Laparoscopy and Hysteroscopy At Denver Fertility Care
Laparoscopy and Hysteroscopy
Laparoscopy and hysteroscopy are two of the most common procedures we utilize to correct problems that cause infertility and miscarriage.
A laparoscopy involves one incision in the belly button and one to three others in the lower belly. These are a half-inch or less, which is much smaller than what’s required in an open surgery. A small camera is placed through one of these incisions. This allows visualization of the abdominal and pelvic cavities, the ovaries and fallopian tubes, and the outside of the uterus. The surgeon can then make surgical corrections to the pelvic structures that are damaged or abnormal.
Laparoscopy is a less-invasive procedure than open abdominal surgery and allows for a quicker recovery with a lower risk of scar tissue formation. Most patients go home the same day as the procedure and return to work a few days later.

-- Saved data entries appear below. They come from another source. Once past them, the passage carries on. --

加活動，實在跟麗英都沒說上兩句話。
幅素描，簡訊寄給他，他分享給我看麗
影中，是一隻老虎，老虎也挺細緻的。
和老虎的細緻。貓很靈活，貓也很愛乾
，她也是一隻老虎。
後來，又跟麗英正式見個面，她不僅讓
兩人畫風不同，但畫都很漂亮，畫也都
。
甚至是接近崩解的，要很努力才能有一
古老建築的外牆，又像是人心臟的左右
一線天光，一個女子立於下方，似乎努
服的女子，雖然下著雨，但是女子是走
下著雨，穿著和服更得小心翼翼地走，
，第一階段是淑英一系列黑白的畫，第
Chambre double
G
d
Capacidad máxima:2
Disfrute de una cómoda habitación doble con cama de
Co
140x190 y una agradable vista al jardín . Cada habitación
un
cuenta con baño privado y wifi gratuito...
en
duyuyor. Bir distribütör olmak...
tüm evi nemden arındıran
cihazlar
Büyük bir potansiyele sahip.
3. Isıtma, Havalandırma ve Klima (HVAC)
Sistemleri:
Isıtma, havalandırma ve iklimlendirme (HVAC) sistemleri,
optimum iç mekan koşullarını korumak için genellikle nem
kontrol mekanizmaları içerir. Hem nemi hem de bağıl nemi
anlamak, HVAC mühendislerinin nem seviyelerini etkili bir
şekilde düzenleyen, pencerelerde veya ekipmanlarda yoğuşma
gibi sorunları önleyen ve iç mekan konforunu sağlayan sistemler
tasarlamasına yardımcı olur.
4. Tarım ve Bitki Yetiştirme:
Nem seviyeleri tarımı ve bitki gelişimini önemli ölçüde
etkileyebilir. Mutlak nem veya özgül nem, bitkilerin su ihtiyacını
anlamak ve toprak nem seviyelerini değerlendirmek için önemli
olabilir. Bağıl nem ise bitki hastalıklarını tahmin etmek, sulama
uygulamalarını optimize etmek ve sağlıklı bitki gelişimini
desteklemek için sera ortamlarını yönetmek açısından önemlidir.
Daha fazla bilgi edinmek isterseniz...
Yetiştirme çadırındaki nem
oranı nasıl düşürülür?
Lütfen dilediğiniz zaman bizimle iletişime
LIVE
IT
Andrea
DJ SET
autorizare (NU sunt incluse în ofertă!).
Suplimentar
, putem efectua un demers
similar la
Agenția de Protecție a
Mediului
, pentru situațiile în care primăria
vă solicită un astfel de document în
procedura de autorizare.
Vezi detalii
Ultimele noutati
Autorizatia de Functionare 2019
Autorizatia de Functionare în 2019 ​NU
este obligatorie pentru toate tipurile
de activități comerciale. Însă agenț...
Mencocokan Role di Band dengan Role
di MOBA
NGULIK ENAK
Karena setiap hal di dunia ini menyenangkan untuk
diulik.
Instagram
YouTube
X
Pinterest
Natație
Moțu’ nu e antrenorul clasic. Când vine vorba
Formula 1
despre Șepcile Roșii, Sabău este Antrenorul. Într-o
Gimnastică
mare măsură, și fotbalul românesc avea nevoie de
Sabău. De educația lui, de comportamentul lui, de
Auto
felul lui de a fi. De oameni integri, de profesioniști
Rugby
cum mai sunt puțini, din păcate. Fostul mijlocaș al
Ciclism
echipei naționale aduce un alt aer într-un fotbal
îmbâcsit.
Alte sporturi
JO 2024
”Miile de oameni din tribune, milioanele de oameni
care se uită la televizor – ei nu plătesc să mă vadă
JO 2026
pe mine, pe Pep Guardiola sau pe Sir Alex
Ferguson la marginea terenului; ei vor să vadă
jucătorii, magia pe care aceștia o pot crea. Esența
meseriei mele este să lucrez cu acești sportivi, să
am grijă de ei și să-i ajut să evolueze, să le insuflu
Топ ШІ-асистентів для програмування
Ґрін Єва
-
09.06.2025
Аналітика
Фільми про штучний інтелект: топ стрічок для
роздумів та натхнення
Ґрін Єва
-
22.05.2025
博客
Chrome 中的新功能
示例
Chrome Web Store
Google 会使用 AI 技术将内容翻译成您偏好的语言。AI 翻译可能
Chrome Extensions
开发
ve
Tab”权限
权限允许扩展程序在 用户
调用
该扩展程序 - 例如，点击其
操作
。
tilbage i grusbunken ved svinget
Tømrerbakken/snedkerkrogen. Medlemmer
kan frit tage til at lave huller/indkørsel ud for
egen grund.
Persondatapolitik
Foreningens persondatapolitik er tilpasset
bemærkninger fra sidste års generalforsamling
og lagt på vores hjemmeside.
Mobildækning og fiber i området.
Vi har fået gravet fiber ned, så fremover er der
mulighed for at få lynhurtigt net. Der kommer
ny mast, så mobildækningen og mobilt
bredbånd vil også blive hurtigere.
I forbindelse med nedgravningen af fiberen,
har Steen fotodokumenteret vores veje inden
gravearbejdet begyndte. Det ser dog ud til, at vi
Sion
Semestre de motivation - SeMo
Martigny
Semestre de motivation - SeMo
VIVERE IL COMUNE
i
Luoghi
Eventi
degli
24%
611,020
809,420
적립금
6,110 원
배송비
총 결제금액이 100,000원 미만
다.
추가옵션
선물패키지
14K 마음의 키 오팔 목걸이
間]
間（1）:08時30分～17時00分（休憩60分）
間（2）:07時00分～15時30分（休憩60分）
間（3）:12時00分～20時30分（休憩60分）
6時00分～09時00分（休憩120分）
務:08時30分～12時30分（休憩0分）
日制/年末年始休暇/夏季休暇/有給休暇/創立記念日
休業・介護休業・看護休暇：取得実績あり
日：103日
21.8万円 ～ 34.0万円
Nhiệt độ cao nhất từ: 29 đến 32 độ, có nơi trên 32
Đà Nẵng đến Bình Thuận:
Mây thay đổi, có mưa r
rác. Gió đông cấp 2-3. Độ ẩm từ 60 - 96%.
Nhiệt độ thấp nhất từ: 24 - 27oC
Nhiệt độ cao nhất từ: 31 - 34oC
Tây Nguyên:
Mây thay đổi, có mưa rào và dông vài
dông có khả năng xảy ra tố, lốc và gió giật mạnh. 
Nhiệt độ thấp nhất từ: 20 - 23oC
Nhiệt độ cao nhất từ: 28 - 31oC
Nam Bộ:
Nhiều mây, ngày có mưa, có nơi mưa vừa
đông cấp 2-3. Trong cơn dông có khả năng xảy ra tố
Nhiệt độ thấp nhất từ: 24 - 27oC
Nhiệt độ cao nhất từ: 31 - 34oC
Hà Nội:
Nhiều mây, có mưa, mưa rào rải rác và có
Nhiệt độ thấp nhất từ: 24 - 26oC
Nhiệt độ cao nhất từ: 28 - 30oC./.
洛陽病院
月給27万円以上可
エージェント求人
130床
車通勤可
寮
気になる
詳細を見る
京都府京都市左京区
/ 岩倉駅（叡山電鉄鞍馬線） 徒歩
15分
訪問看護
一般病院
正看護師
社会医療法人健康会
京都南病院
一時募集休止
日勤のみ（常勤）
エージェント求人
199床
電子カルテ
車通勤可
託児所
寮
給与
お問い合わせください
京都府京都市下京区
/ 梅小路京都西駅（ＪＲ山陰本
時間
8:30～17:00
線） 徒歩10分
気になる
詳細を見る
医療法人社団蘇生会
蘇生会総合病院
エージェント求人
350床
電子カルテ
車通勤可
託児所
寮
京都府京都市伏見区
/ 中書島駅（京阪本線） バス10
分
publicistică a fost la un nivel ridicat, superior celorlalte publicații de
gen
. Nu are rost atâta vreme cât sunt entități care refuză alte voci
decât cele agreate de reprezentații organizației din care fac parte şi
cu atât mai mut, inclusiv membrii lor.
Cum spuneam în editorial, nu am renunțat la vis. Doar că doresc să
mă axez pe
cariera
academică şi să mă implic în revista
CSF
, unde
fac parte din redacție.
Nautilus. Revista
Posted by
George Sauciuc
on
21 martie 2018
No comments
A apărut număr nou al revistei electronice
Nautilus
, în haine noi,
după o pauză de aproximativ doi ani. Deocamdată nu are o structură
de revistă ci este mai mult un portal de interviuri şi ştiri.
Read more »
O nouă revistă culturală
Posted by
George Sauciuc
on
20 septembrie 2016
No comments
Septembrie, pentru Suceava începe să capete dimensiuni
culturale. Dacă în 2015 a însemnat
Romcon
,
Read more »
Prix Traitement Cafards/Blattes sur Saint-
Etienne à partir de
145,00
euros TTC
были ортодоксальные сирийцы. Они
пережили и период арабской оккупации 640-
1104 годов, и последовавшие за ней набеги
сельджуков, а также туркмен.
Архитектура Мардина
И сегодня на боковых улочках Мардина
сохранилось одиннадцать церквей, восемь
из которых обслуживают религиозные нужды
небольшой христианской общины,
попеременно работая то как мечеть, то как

During an operative hysteroscopy, a small camera is inserted through the cervix and advanced into the uterine cavity with the patient asleep under general anesthesia. Like a laparoscope, the hysteroscope is an instrument somewhat like a miniature telescope with a fiber optic system, which brings light into the uterus. This procedure allows for direct views of the uterine cavity and permits the physician to surgically correct the abnormality.
Patients go home the same day as the procedure and can often return to work the next day.
Although most infertility surgeries are performed using the minimally invasive techniques, sometimes laparoscopy or hysteroscopy will not be recommended. As such, your physician will recommend a larger abdominal incision, also known as an open laparotomy. The most common type of abdominal procedure performed by infertility specialists is an abdominal myomectomy, the removal of large uterine fibroids. Some patients may need one night of hospitalization, but several patients may go home after the procedure. Most patients return to work within 2-4 weeks.